Required work>
**A.** From the court excerpt on tenants and fire insurance, quote the passage that begins at the words "Certainly it would" and stops after the words "N.W.2d at 89.".
**B.** Extend the court excerpt on tenants and fire insurance subrogation, picking up directly after its final sentence.

--- start Excerpt to read ---

Certainly it would not likely occur to a reasonably prudent tenant that the premises were without fire insurance protection or if there was such protection it did not inure to his benefit and that he would need to take out another *590 fire policy to protect himself from any loss during his occupancy.
Id. A co-insured relationship is established by the sharing of proprietary interests and the expenses associated with protecting them. United Fire & Cas. Co., 505 N.W.2d at 89.
[¶ 18.] Other courts, while agreeing with the Sutton rule, have expanded upon the rationale for the rule. For example, the Connecticut Supreme Court upheld the Sutton rule because of public policy disfavoring economic waste. DiLullo, 792 A.2d at 822. The court stated that a rule that allocated to the tenant the responsibility of maintaining sufficient insurance to cover a claim for subrogation by the landlord's insurer would create a strong incentive for tenants to carry liability insurance for the value or replacement cost of the entire building, irrespective of the portion of the building they occupied. Id. at 823. The tenant's insurance would duplicate that which the landlord has under his or her insurance policy. Id. "Thus, although the two forms of insurance would be different, the economic interest insured would be the same," and would constitute economic waste. Id. See also Peterson, 704 N.E.2d at 1166 ("[i]t surely is not in the public interest to require all the tenants to insure the building which they share, thus causing the building to be fully insured by each tenancy.").

--- end Excerpt to read ---
--- start Available data ---

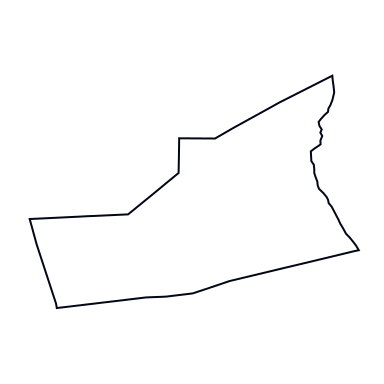 outline of Flexeiras, Alagoas, Brazil, rotated 87°
{"feature_id": "56859067B97278052476621", "entity_name": "Flexeiras", "entity_type": "district", "adm_level": 2, "iso_a3": "BRA", "parent_name": "Brazil", "parent_adm1": "Alagoas", "projection": "robinson", "projection_center": [-35.785, -9.256], "detail": "fine", "context": "isolated", "style": "outline", "palette": "ink", "viewbox_px": 384, "rotation_deg": 87, "n_neighbors": 0, "source": "geoboundaries", "source_scale": "gbopen_adm2", "svg_char_len": 991}
<svg xmlns="http://www.w3.org/2000/svg" viewBox="0 0 384 384"><g transform="rotate(87 192 192)"><path d="M300.8,333.1L294.9,243.9L294.9,239.6L295.1,227.2L295.1,223.1L293.3,196.6L289.8,183.8L282.9,159.2L272.7,104.1L271.7,98.5L259.6,33.2L258.9,28.5L254.2,30.9L250.0,33.8L246.0,36.7L241.7,40.4L238.1,42.1L234.5,43.9L231.4,45.6L227.2,47.2L222.7,49.3L218.5,51.2L213.8,53.4L210.3,56.1L207.1,56.5L204.1,57.8L199.9,60.9L195.5,65.0L192.1,66.1L188.2,66.3L183.2,67.9L179.5,68.9L175.6,68.7L171.2,68.9L167.4,71.2L162.5,71.2L157.6,71.2L154.8,67.1L151.2,61.1L147.4,61.1L142.9,59.0L139.4,60.7L136.3,59.2L132.6,61.3L128.7,61.9L125.9,59.5L122.2,55.8L119.1,52.0L115.8,51.4L112.6,49.3L107.5,47.0L103.2,45.7L100.0,44.8L93.7,45.1L87.9,45.6L83.2,45.8L107.3,100.3L111.1,108.0L130.5,148.0L139.8,166.2L137.7,202.0L155.8,203.2L172.3,204.4L181.5,216.9L189.7,227.9L211.0,257.0L210.8,290.8L210.7,296.0L210.7,307.8L210.5,355.5L236.1,349.9L296.4,333.6L300.8,333.1Z" fill="none" stroke="#020617" stroke-width="2"/></g></svg>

--- end Available data ---

Answers given>
**A.**
Certainly it would not likely occur to a reasonably prudent tenant that the premises were without fire insurance protection or if there was such protection it did not inure to his benefit and that he would need to take out another *590 fire policy to protect himself from any loss during his occupancy.
Id. A co-insured relationship is established by the sharing of proprietary interests and the expenses associated with protecting them. United Fire & Cas. Co., 505 N.W.2d at 89.

**B.**
[¶ 19.] Other courts applying the Sutton rule have found that the rule protects the reasonable expectations of the tenant.
[A] tenant may reasonably expect that his or her rental payments will be used to cover the lessor's ordinary and necessary expenses, including fire insurance premiums. Tenants reasonably expect that, by effectively contributing to the premium payments, they will occupy a position akin to the insured and will be free from tort liability for negligently caused fire damage to the premises[.]
New Hampshire Ins., 399 N.W.2d at 531. See also Cambridge Mutual Fire Ins. Co., 846 A.2d at 523 ("A reasonable residential tenant expects that the landlord has fire insurance to protect the rental property, just as a reasonable insurance company expects to provide coverage for fire damage that may result from the actions of a tenant of the insured.").
[¶ 20.] Finally, other courts have noted that insurers understand the risk associated with insuring rental property and have adjusted their rates to reflect the increased risk. In adopting the Sutton rule, the Minnesota Court of Appeals found that an "insurer knows the risk it is undertaking when insuring a rental property ... [and] insures the building for the use for which it is intended." United Fire & Cas. Co., 505 N.W.2d at 89. An insurer may not have control over who the individual tenants are but it can increase its premiums to reflect increased risks presented by changing tenant use. Id. See also Cambridge Mutual Fire Ins. Co., 846 A.2d at 523 ("The insurance company reasonably expects to pay for negligently caused fires, and takes into account that the insured property will be rented to tenants, adjusting their rates accordingly.").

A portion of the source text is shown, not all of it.